What Owners Need to Know About Wiring Dangers

By Sandra Fleishman

Washington Post Staff Writer

Saturday, July 3, 2004; Page F01

David Hannemann and his wife were aware when they bought their Ellicott City home 18 years ago that it had aluminum electrical wiring, a known fire hazard.

But they waited until this February to make the fix that has long been recommended by the Consumer Product Safety Commission.

It wasn't the safety consideration that made them act. It was their belief that insurance companies will soon crack down on people who own homes such as theirs, wired in part with aluminum rather than copper.

"My wife worked in insurance, and she suggested we'd better do it," said Hannemann, a federal employee in Washington. The underwriter at his wife's former agency "told her he wouldn't write the line anymore" unless a house had been repaired as the CPSC recommends, Hannemann said.

About 2 million U.S. homes are believed to have been built with aluminum branch-circuit wiring, which for three decades has been a widely publicized fire hazard.
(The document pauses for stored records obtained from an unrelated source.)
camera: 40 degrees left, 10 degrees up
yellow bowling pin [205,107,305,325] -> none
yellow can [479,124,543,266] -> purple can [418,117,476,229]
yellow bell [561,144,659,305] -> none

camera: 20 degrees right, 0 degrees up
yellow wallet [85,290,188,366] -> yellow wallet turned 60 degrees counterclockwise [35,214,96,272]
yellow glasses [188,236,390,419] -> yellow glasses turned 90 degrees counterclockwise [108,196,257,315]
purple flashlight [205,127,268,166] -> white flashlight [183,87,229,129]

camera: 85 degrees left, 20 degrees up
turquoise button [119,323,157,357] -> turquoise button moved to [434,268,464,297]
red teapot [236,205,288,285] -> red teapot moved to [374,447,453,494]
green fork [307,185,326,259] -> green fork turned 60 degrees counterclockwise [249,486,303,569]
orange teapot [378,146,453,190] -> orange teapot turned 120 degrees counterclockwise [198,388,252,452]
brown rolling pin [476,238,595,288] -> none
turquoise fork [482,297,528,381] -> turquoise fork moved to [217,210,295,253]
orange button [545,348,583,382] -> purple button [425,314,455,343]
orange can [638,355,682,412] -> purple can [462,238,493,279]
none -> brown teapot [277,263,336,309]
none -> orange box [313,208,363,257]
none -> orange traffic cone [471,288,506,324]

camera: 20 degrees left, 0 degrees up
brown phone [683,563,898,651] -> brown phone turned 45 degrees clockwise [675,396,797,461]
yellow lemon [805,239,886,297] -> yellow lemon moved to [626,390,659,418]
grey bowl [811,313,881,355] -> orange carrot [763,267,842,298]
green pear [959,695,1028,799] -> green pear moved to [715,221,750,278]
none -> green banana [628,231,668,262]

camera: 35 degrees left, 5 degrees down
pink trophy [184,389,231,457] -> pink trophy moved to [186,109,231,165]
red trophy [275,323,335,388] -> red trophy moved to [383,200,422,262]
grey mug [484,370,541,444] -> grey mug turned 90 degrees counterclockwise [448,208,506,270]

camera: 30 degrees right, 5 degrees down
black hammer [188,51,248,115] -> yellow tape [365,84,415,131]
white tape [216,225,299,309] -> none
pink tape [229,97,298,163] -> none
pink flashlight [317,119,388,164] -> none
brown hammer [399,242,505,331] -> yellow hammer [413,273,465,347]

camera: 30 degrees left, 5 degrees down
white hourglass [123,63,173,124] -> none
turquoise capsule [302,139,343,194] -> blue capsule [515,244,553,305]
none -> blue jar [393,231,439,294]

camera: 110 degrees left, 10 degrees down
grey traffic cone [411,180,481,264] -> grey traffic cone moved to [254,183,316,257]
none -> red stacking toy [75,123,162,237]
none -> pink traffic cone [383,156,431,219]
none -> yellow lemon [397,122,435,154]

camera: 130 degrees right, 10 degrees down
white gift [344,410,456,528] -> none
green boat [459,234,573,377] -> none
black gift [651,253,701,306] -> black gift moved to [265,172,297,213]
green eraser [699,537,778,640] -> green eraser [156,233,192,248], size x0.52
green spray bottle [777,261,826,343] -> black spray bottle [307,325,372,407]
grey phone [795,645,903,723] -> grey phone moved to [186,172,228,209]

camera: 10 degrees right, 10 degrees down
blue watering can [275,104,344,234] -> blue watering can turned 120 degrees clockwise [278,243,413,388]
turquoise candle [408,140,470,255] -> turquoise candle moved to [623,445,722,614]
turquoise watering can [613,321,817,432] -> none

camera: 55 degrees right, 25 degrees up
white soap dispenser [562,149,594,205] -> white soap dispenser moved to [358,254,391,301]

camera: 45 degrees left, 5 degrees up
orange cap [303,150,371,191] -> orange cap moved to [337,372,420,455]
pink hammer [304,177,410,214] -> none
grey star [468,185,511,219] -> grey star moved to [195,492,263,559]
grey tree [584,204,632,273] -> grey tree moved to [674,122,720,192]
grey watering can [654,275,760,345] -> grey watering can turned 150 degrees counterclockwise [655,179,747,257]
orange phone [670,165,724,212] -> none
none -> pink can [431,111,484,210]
The CPSC is more anxious than ever because Americans are loading up on high-tech appliances and products that draw more current. That's exacerbating the basic problem of overloaded circuits, which can result in overheated plugs and outlets that catch fire.

Tens of thousands of houses in the Washington area have such wiring, according to estimates by local home inspectors and real estate agents.

Insurers say they haven't moved industry-wide to limit coverage of aluminum-wired houses or to require the recommended fixes. Some local real estate and insurance agents say, however, that they're seeing signs that insurers are taking a harder look at such houses, especially if other red flags pop up during home inspections and appraisals.

Officials at Nationwide Mutual Insurance Co., State Farm Insurance Co. and Allstate Insurance Co., for example, say aluminum wiring could trigger a requirement for an electrical inspection before a policy is issued. Two local Nationwide agents last week were blunter, saying they wouldn't write a policy on an aluminum-wired house unless their underwriter cleared it based on additional information.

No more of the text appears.